Work to complete: Pictures in the records below must be left out. Return exactly the lines from the line with "pyautogui.moveTo(571, 178)" to the line with "pyautogui.rightClick(841, 48)", both included.

Source records:
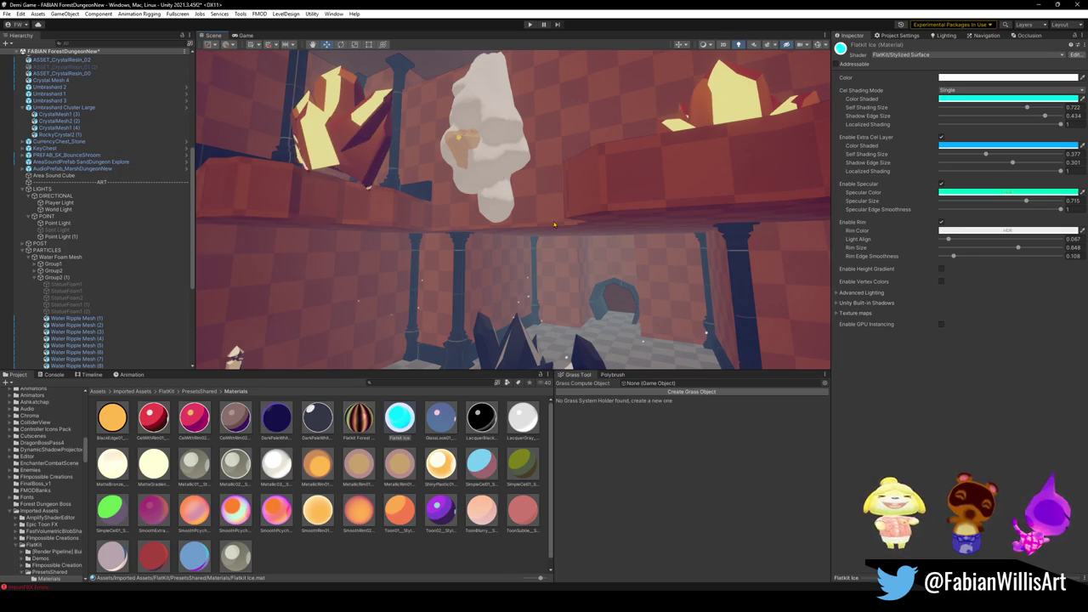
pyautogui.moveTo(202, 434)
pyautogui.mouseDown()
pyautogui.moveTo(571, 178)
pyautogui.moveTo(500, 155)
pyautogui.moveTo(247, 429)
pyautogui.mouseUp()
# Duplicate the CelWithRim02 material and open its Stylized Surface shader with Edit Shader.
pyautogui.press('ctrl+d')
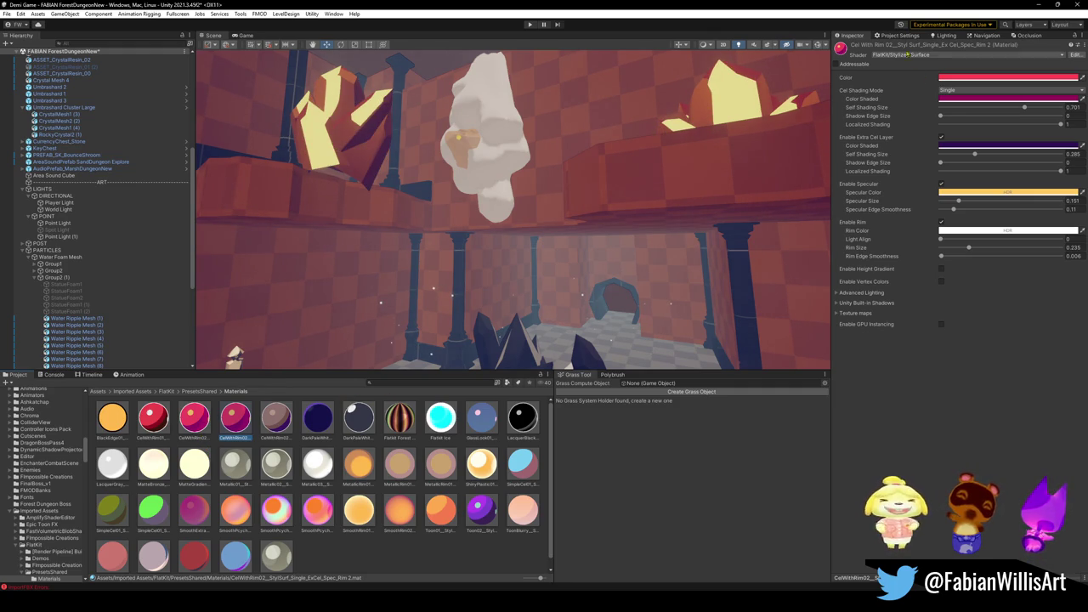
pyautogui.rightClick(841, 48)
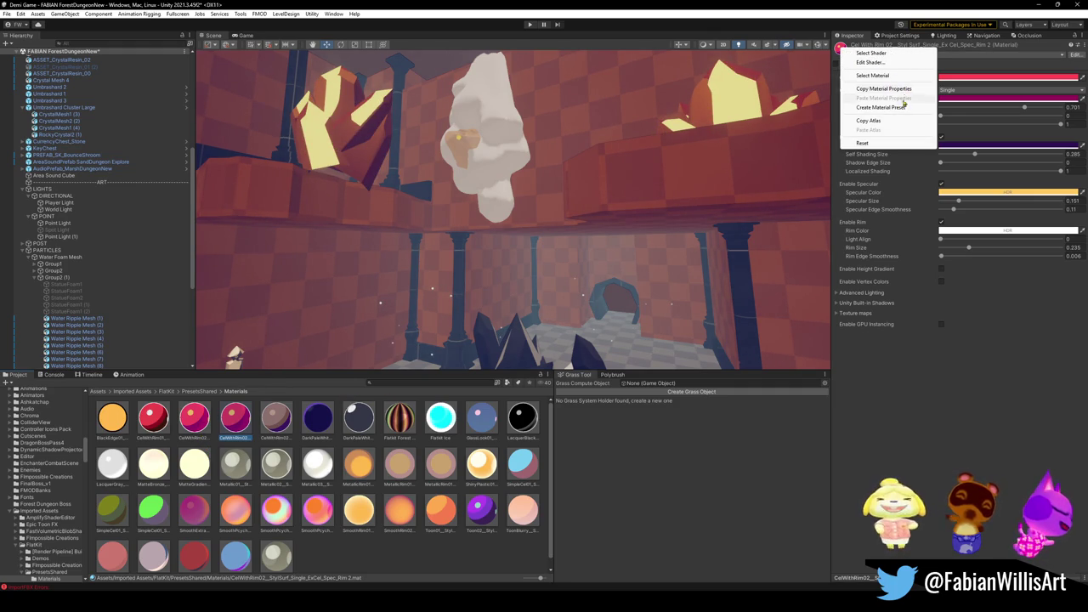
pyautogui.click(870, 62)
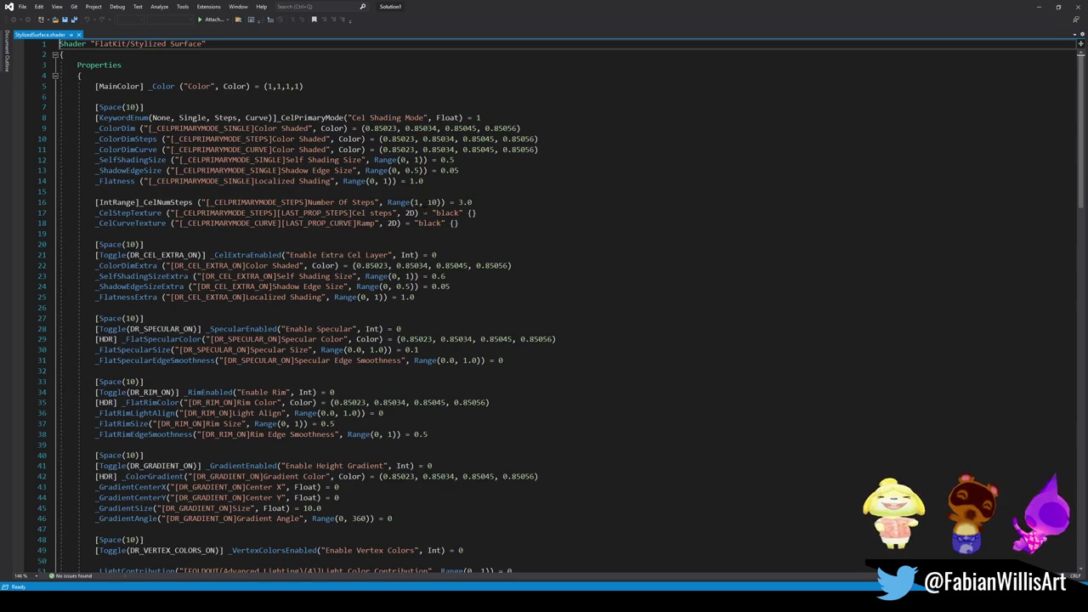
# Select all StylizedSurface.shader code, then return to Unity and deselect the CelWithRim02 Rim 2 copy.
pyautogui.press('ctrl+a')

--

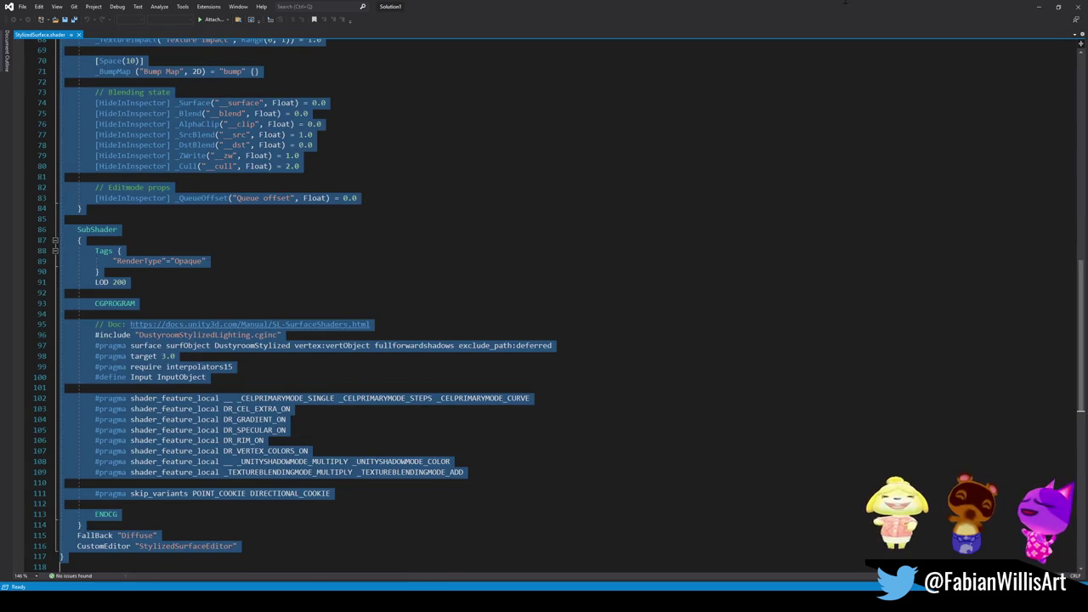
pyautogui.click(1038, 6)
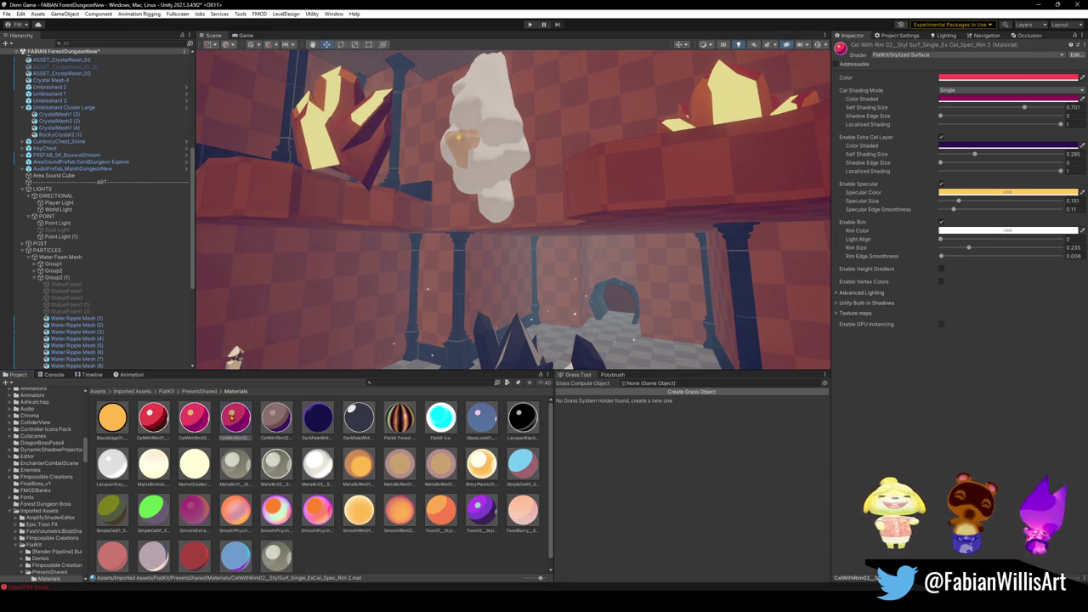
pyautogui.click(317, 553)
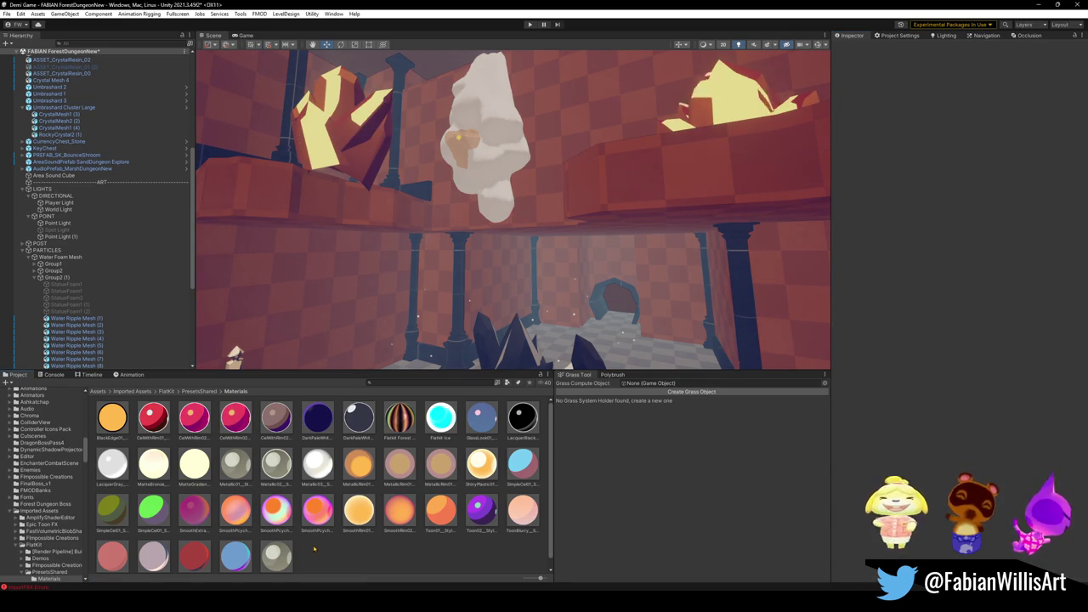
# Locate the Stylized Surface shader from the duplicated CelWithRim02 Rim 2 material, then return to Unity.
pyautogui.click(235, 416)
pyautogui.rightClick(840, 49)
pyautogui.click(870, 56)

--

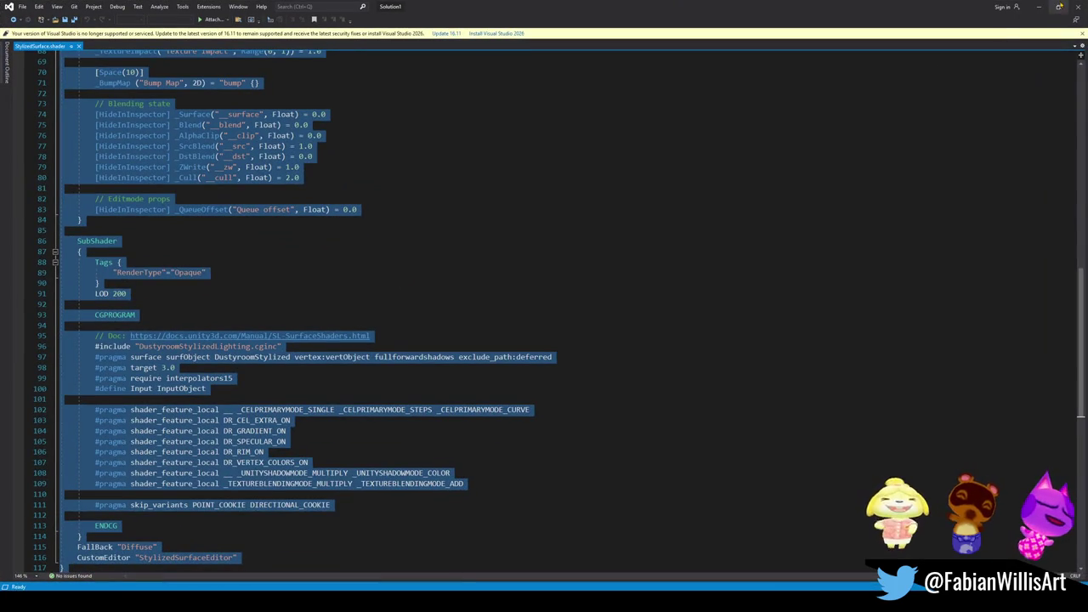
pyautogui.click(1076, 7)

Answer box:
pyautogui.moveTo(571, 178)
pyautogui.moveTo(500, 155)
pyautogui.moveTo(247, 429)
pyautogui.mouseUp()
# Duplicate the CelWithRim02 material and open its Stylized Surface shader with Edit Shader.
pyautogui.press('ctrl+d')
pyautogui.rightClick(841, 48)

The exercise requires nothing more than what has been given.